BLOQUE DE TEXTO.
━━━
13 de Julio del 2012 a las 14:13 Escrito por Jaime Aguilera

FIESOLE 

Comienzo el paseo en el Hotel Villa San Michele: un alojamiento de lujo sobre lo que era antiguo convento del siglo XV y cuya fachada se atribuye a Miguel Angel. Entiendo porque Patricia Schultz lo incluye en la lista de sus mil sitios que ver antes que morir: esta lista es una estupidez, porque cada uno, no Patricia, debe elegir los mil sitios que ver antes de que muera. Ahora bien, en este caso en particular, coincido con la autora del  best-seller.

 

En las terrazas y en los jardines del hotel hay turistas, y supongo que algún viajero, pero en cuanto que me adentro en el bosque de Montececeri ya estoy solo. Voy ascendiendo entre cipreses, olivos, pinos, robles y olmos. Llego hasta un cueva que se hizo para extraer mármol, o por lo menos es algo que se le parece.

 

Avanzo en la subida y llego por fin hasta el un mirador, Florencia a mis pies y todo el valle del Arno. Incluso desde aquí se ve la Villa Schifanoia, donde llevo escribiendo más de un mes. Donde ahora mismo están mi mujer y mis hijos.

 

 Salgo del monte convertido en parque boscoso y escarpado por la Via degli Scapellini. A mi izquierda no me abandona nunca la vista del valle, con la cúpula de Brunelleschi en el centro. Desde la madre, Fiesole, veo a la hija, Firenze.

 

Y sigo caminando hasta la Via Verdi. Hasta la casa donde en 1910 el famoso arquitecto norteamericano Frank Lloyd Wright se escapó, se exilió con su amante Mamah. Es una  diminuta villa que sobre todo es un balcón a la Tocana. Así cuenta el propio arquitecto sus días en Fiésole:

 

“Paseábamos juntos, a lo largo de la calle que va hacia Firenze, todo el trayecto circundado por la luz del día, el panorama y las rosas. Recorríamos la misma antigua calle de noche, observando las sombras en el bosque iluminado por la luna… Emprendimos innumerables peregrinajes, para regresar a la puerta verde encajada en el muro blanqueado a la cal de la calle Verdi. Entrábamos, después de haber cerrado la puerta medieval sobre el mundo externo y encontrábamos el fuego de la chimenea encendido y la comida preparada, una oca, el vino dulce, la crema caramelo… Fueron largas excursiones para sentir esas dulces colinas, cada vez más altas, desde donde se veía el valle hacia Vallombrosa… Cansados, dormíamos en la pequeña cabaña de la altura y después regresábamos, largos kilómetros debajo del sol ardiente, en el polvo, por la antigua vía serpenteante; un antiguo sendero italiano. Tan plenamente romana.”
━━━
QUÉ SE PIDE. Reproduce sin cambios el pasaje del texto sobre Fiesole que empieza en las palabras "13 de Julio" y termina después de "autora del  best-seller.". Los datos constituyen un material aparte, independiente del texto sobre Fiesole.

EXTRACTO DE DATOS.
━━━
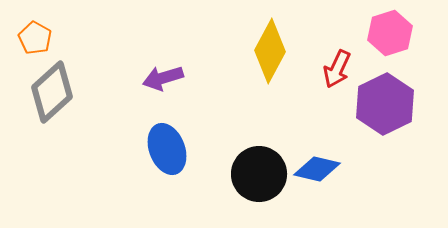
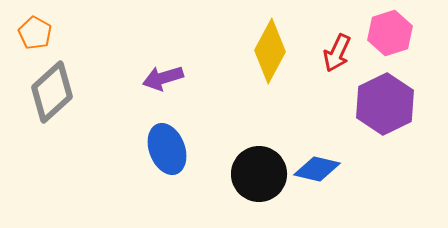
orange pentagon: moved 5 px up
red arrow: moved 16 px up
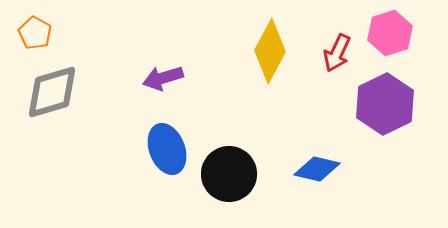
gray diamond: rotated 26 degrees clockwise
black circle: moved 30 px left
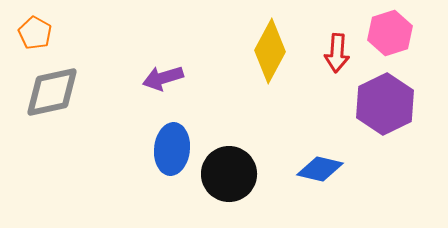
━━━
RESULTADO DEL EJERCICIO.
13 de Julio del 2012 a las 14:13 Escrito por Jaime Aguilera

FIESOLE 

Comienzo el paseo en el Hotel Villa San Michele: un alojamiento de lujo sobre lo que era antiguo convento del siglo XV y cuya fachada se atribuye a Miguel Angel. Entiendo porque Patricia Schultz lo incluye en la lista de sus mil sitios que ver antes que morir: esta lista es una estupidez, porque cada uno, no Patricia, debe elegir los mil sitios que ver antes de que muera. Ahora bien, en este caso en particular, coincido con la autora del  best-seller.